Exercice proposé A: Reproduisez le passage de l'extrait sur l'école républicaine allant de "Partout, mais plus" jusqu'à "pas très bien." inclus.
Exercice proposé B: D'après l'extrait sur l'école républicaine, d'où vient le paradoxe évoqué dans le passage commençant par « Le paradoxe vient de ce que » ? Répondez en une à trois phrases.
Exercice proposé C: Selon l'extrait sur l'école républicaine, quel facteur détermine plus fortement les parcours des élèves en France que dans les pays comparables ?

Extrait du document:
• • • • • • •

Emprise scolaire : le grand vide politique
La « tradition républicaine » dont chacun, à droite et à gauche, se réclame en France, attribue à l’école une vocation de salut. Non seulement l’école doit instruire tous les enfants, mais elle doit former des citoyens adhérant aux valeurs des Lumières, de la liberté, de la solidarité, de la raison et du progrès. Elle doit aussi élever les compétences de chacun et favoriser la croissance.
L’école est perçue comme le creuset de la nation et de la démocratie et il n’est pas un problème social dont elle ne devrait se saisir avec la multiplication des « éducations à » : à la tolérance, à l’égalité des sexes, à l’écologie, à l’empathie…
Aujourd’hui, l’école se heurte à mille difficultés et à un bilan critique ou désabusé sur son état. Les comparaisons internationales et les évaluations ministérielles elles-mêmes montrent obstinément que le niveau des élèves français n’est pas parmi les meilleurs, et que l’origine sociale détermine plus fortement les parcours des élèves que ce n’est le cas dans les pays comparables. L’éducation nationale a du mal à recruter de nouveaux enseignants et nombre d’enseignants disent que leur métier est de moins en moins reconnu et de plus en plus difficile, dans un climat scolaire dégradé.
Partout, mais plus encore en France, s’installe l’idée d’une crise de l’éducation. Paradoxalement, plus les diplômes sont indispensables, plus leur utilité paraît incertaine quand s’accentue la compétition pour accéder aux formations perçues comme les plus prestigieuses et les plus rentables. Bref, sans donner dans la nostalgie et le déclinisme, l’école française ne va pas très bien.
Le paradoxe vient de ce que la rencontre de la foi scolaire française et des constats critiques ou désabusés semble, aujourd’hui, n’engager aucun débat public et aucune politique à la hauteur des enjeux. Force est de constater que nous sommes entrés dans le temps des petites mesures et de l’impuissance politique. Au-delà des déclarations de principe convenues, les partis politiques ne disent pas grand-chose, y compris les partis de gauche qui se sentaient garants de l’école républicaine.

• • • • • • •

Matériel fourni:
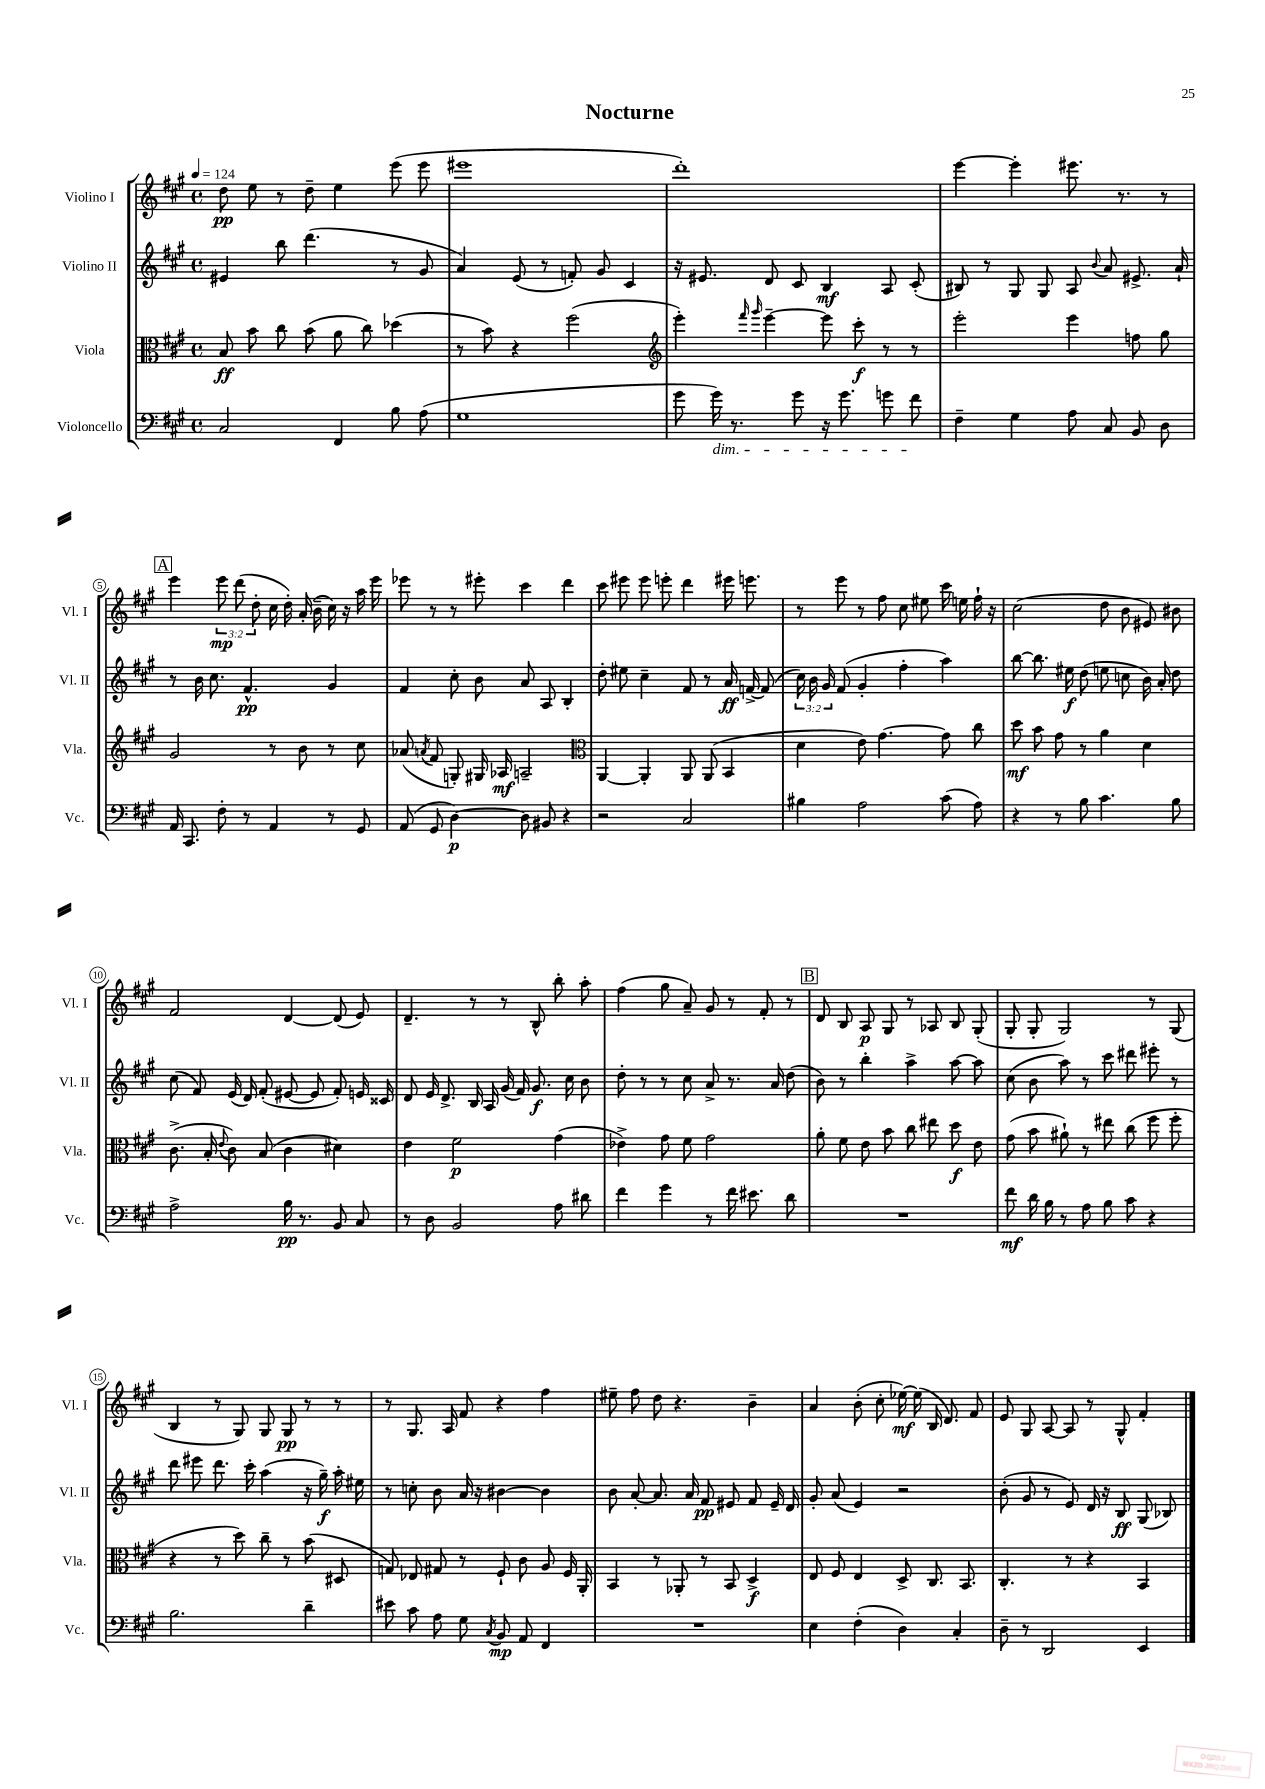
\header { title = "Nocturne" }
<<
\new StaffGroup <<
\new Staff = "s0" \with { instrumentName = "Violino I" shortInstrumentName = "Vl. I" } {
    \clef treble \key a \major \defaultTimeSignature \time 4/4 \override Staff.TupletNumber.text = #tuplet-number::calc-fraction-text \tempo 4 = 124
    \autoBeamOff d''8\pp e''8 r8 d''8-- e''4 e'''8( e'''8 |
    eis'''1 |
    d'''1-.) |
    e'''4~ e'''4-. eis'''8. r8. r8 |
    \mark \markup { \box "A" } e'''4 \tuplet 3/2 { e'''8\mp d'''8( d''8-. } cis''16 d''16-.) a'16-.( b'16-- cis''16) r16 a''16 e'''16 |
    ees'''8 r8 r8 eis'''8-. cis'''4 d'''4 |
    cis'''8 eis'''8 eis'''8 e'''8-. d'''4 eis'''16 e'''8. |
    r8 e'''8 r8 fis''8 cis''8 eis''8 cis'''16 e''16 fis''16-! r16 |
    cis''2( d''8 b'8 eis'8) bis'8 |
    fis'2 d'4~ d'8( e'8) |
    d'4.-- r8 r8 b8-^ b''8-. a''8-. |
    fis''4( gis''8 a'8--) gis'8 r8 fis'8-. r8 |
    \mark \markup { \box "B" } d'8 b8 a8\p gis8 r8 aes8 b8 gis8-.( |
    gis8-. gis8-. gis2) r8 gis8( |
    b4 r8 gis8) gis8 gis8\pp r8 r8 |
    r8 gis8. a16 fis'8 r4 fis''4 |
    eis''8-- fis''8 d''8 r4. b'4-- |
    a'4 b'8-.( cis''8-. ees''16~\mf) ees''16( b16 d'8.) fis'8 |
    e'8 gis8 a8~ a8 r8 gis8-^ fis'4-. \bar "|." |
}
\new Staff = "s1" \with { instrumentName = "Violino II" shortInstrumentName = "Vl. II" } {
    \clef treble \key a \major \defaultTimeSignature \time 4/4 \override Staff.TupletNumber.text = #tuplet-number::calc-fraction-text
    \autoBeamOff eis'4 b''8 d'''4.( r8 gis'8 |
    a'4) e'8( r8 f'8-.) gis'8 cis'4 |
    r16 eis'8. d'8 cis'8 b4\mf a8 cis'8-.( |
    bis8) r8 gis8 gis8 a8 \appoggiatura { b'8 } a'8 eis'8.-> a'16-! |
    \mark \markup { \box "A" } r8 b'16 cis''8. fis'4.-^\pp gis'4 |
    fis'4 cis''8-. b'8 a'8 a8 b4-. |
    d''8-. eis''8 cis''4-- fis'8 r8 a'16\ff f'16~-> f'8( |
    \tuplet 3/2 { cis''16) b'16 gis'16 } fis'8( gis'4-. fis''4-. a''4) |
    b''8~ b''8. eis''16\f d''8( e''8 c''8 b'16) a'16-. d''8 |
    cis''8( fis'8) e'16( d'16) fis'8-.( eis'8~ eis'8 fis'8-.) e'16 cisis'16 |
    d'8 e'16 d'8.-> b16 a16 gis'16( fis'16) gis'8.\f cis''16 b'8 |
    d''8-. r8 r8 cis''8 a'8-> r8. a'16 d''8( |
    \mark \markup { \box "B" } b'8) r8 b''4-. a''4-> a''8~ a''8 |
    cis''8( b'8 a''8) r8 cis'''8 dis'''8 eis'''8-. r8 |
    d'''8 eis'''8 d'''8. cis'''16-. a''4( r16 gis''16--\f) a''16-. eis''16 |
    r8 c''8-. b'8 a'16 r16 bis'4~ bis'4 |
    b'8 a'8~-. a'8. a'16 fis'8\pp eis'8 fis'8 eis'16-- d'16 |
    gis'8-. a'8( e'4) r2 |
    b'8-.( gis'8 r8 e'8) d'16 r16 b8\ff gis8( bes8) \bar "|." |
}
\new Staff = "s2" \with { instrumentName = "Viola" shortInstrumentName = "Vla." } {
    \clef alto \key a \major \defaultTimeSignature \time 4/4
    \autoBeamOff b8\ff b'8 cis''8 b'8( a'8 cis''8) des''4( |
    r8 b'8) r4 fis''2( |
    \clef treble e'''4-.) \grace { fis'''16 gis'''16 } e'''4~-- e'''8 cis'''8-.\f r8 r8 |
    e'''2-. e'''4 f''8 gis''8 |
    \mark \markup { \box "A" } gis'2 r8 b'8 r8 cis''8 |
    aes'8( \acciaccatura { a'8 } fis'8 g8-.) gis16 aes16\mf a2-- |
    \clef alto a,4~ a,4-. a,8 a,8( b,4 |
    d'4 e'8) gis'4.~ gis'8 cis''8 |
    d''8\mf b'8 gis'8 r8 a'4 d'4 |
    cis'8.->( b16-. \appoggiatura { e'8 } cis'8) b8( cis'4 dis'4) |
    e'4 fis'2\p gis'4( |
    ees'4->) gis'8 fis'8 gis'2 |
    \mark \markup { \box "B" } a'8-. fis'8 e'8 b'8 cis''8 eis''8 d''8\f e'8 |
    gis'8( b'8 ais'8-!) r8 eis''8 cis''8( fis''8 fis''8-. |
    r4 r8 d''8) cis''8-- r8 b'8( dis8 |
    g8) ees8 gis8 r8 fis8-! cis'8 a8 fis16 a,16-. |
    b,4 r8 aes,8-. r8 b,8 d4->\f |
    e8 fis8 e4 d8-> cis8. b,8. |
    cis4.-. r8 r4 b,4 \bar "|." |
}
\new Staff = "s3" \with { instrumentName = "Violoncello" shortInstrumentName = "Vc." } {
    \clef bass \key a \major \defaultTimeSignature \time 4/4
    \autoBeamOff cis2 fis,4 b8 a8( |
    gis1 |
    gis'8 gis'16\dim) r8. gis'8 r16 gis'8. g'8 fis'8\! |
    fis4-- gis4 a8 cis8 b,8 d8 |
    \mark \markup { \box "A" } a,16 cis,8. fis8-. r8 a,4 r8 gis,8 |
    a,8( gis,8 d4~\p) d8 bis,8 r4 |
    r2 cis2 |
    bis4 a2 cis'8( a8) |
    r4 r8 b8 cis'4. b8 |
    a2-> b16\pp r8. b,8 cis8 |
    r8 d8 b,2 a8 dis'8 |
    fis'4 gis'4 r8 fis'16 eis'8. d'8 |
    \mark \markup { \box "B" } R1 |
    fis'8\mf d'16 b16 r8 a8 b8 cis'8 r4 |
    b2. d'4-- |
    eis'8 cis'8 a8 gis8 \acciaccatura { cis8 } b,8\mp a,8 fis,4 |
    R1 |
    e4 fis4-.( d4) cis4-. |
    d8-- r8 d,2 e,4 \bar "|." |
}
>>
>>
\layout { \context { \Score \override BarNumber.stencil = #(make-stencil-circler 0.1 0.3 ly:text-interface::print) } }
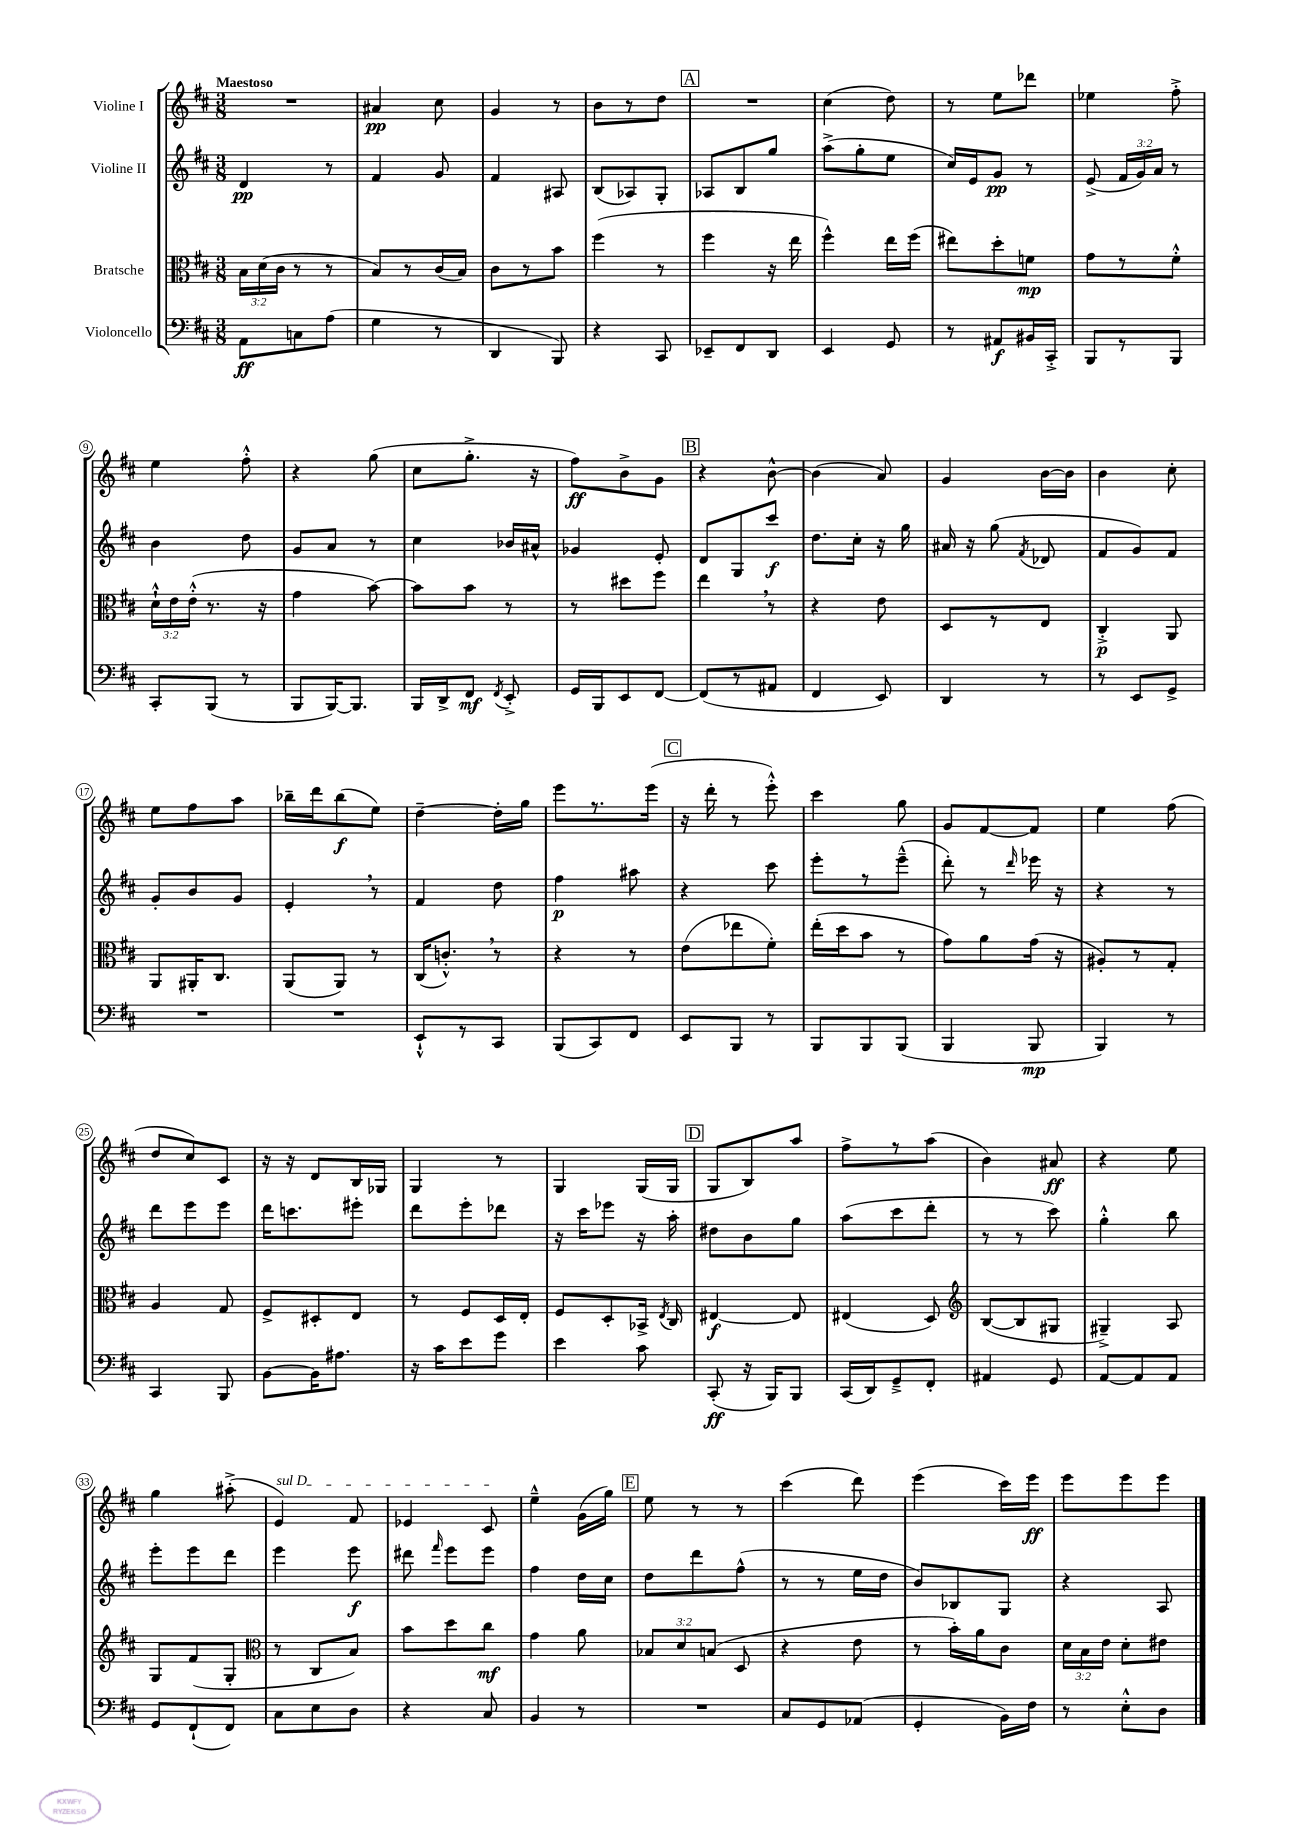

• • • • • • •

Réponse complète A:
Partout, mais plus encore en France, s’installe l’idée d’une crise de l’éducation. Paradoxalement, plus les diplômes sont indispensables, plus leur utilité paraît incertaine quand s’accentue la compétition pour accéder aux formations perçues comme les plus prestigieuses et les plus rentables. Bref, sans donner dans la nostalgie et le déclinisme, l’école française ne va pas très bien.

Réponse complète B: Le paradoxe vient de ce que la rencontre entre la foi scolaire française et les constats critiques ou désabusés sur l'école ne semble aujourd'hui engager aucun débat public ni aucune politique à la hauteur des enjeux.

Réponse complète C: L'origine sociale.